I was pondering what benefit would the 67 tram gain from the Glenhuntly level crossing being removed?
Well thanks to the 37 day rail shutdown in July, we know.
Looking at punctuality figures for the last 12 months, this tram route achieved its highest figures for the year in July — in fact my little archive of Track Record figures indicates it’s the best result since at least February 2009.
For comparison I’ve included similar routes in the area: trams 3 and 64, which share much of the track with route 67, but don’t have any level crossings, as well as route 72.
Some other observations from the figures:
- July punctuality was even higher than January, which is traditionally high due to quiet roads during school and university holidays. There was also a 9 day rail shutdown in January.
- The second-highest figure was June, which included the early part of the rail shutdown (from 25th June) — which also coincided with the school holidays
- The rail shutdown period resulted in heavier road traffic in the area. Some rail passengers switched to cars. Also notable were truck movements, and also bus movements, intersecting the tram line at Bambra and Grange Roads — this may have affected trams if Vicroads adjusted signal timing to assist buses. All this means tram punctuality might be even better with the crossing removed permanently and trains running.
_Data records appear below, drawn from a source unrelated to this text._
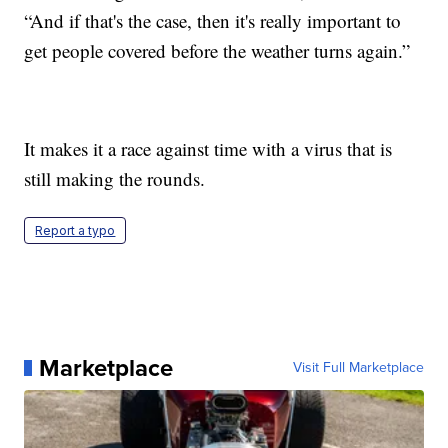
“And if that's the case, then it's really important to
get people covered before the weather turns again.”
It makes it a race against time with a virus that is
still making the rounds.
Report a typo
Marketplace
Visit Full Marketplace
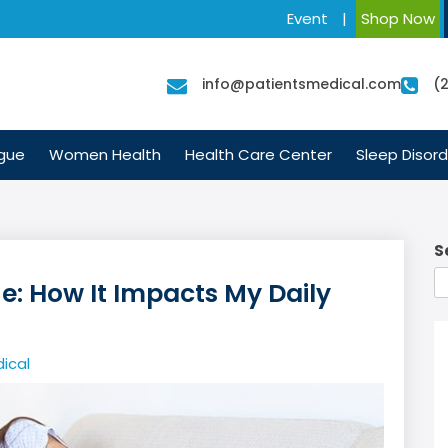
Event
|
Shop Now
info@patientsmedical.com
(
igue
Women Health
Health Care Center
Sleep Disord
S
ue: How It Impacts My Daily
ical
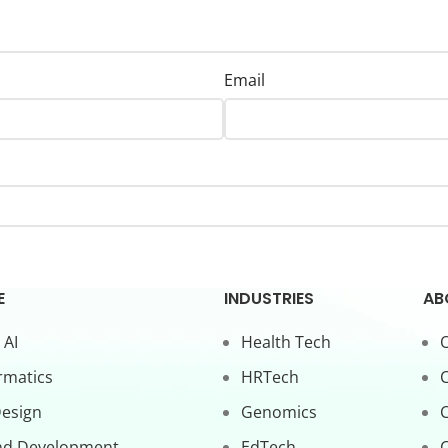
Email
E
INDUSTRIES
AB
 AI
Health Tech
O
rmatics
HRTech
C
Design
Genomics
nd Development
EdTech
C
- All the tram routes on the graph show a similar pattern — with July 2015 and March 2016 being particular lowlights. It probably reflects the sections they have in common, along St Kilda Road and Swanston Street.
- In most months, route 64 has the best punctuality figures. Unlike the others, it has dedicated lanes for most of its route, all the way from Melbourne University to the corner of Hawthorn Road in Malvern. It also doesn’t run through any busy shopping centres; just some minor ones. It’s still not outstanding though (peak from last 12 months is 86.7% in January), perhaps reflecting the lack of traffic light priority along the route — something in common with almost all tram routes in Melbourne.
- The green line along the top is route 67 Timetable Delivered (aka the inverse of cancellations). This didn’t seem to be affected in the same way as punctuality.
- Route 72 until January included the Gardiner level crossing, since grade separated. As noted in a previous blog post, this has not resulted in a huge uplift in punctuality, but that route suffers severe traffic challenges along parts of its route, particularly in the Camberwell and Prahran shopping centres, arguably worse than the other routes shown. (Burke Road removal does seem to have improved train punctuality.)
We know from route 72 that level crossing removal won’t solve all of a tram route’s punctuality problems, but it does appear that removing the Glenhuntly crossing would help the tram a fair bit. It would also help trains (especially expresses), since they have to slow down when crossing the tram tracks — it’s the slowest single point on the Frankston line.
And of course, level crossing removal also helps pedestrians, cyclists and emergency vehicles — as well as buses (on nearby Neerim Road, which would have to be done as well given its proximity) and motorists.
But to really speed up trams, we still need action on traffic light priority to reduce the red light time affecting trams.
- Footnote: in the top photo, I broke my own rules about photographing LED displays; need a longer exposure time.
- Buses along Neerim, North, Mckinnon and Centre Roads would also have been affected (with the latter three permanently benefiting from the project), but we don’t know how much, because no punctuality figures are published for them.
- Glen Huntly and Neerim Roads aren’t on Labor’s list of 50 crossings to remove by 2022. Personally I hope the community and governments (of both sides) will have got a taste for these projects, and they’ll continue a rolling program of grade separation until all the worst ones, including these, are gone.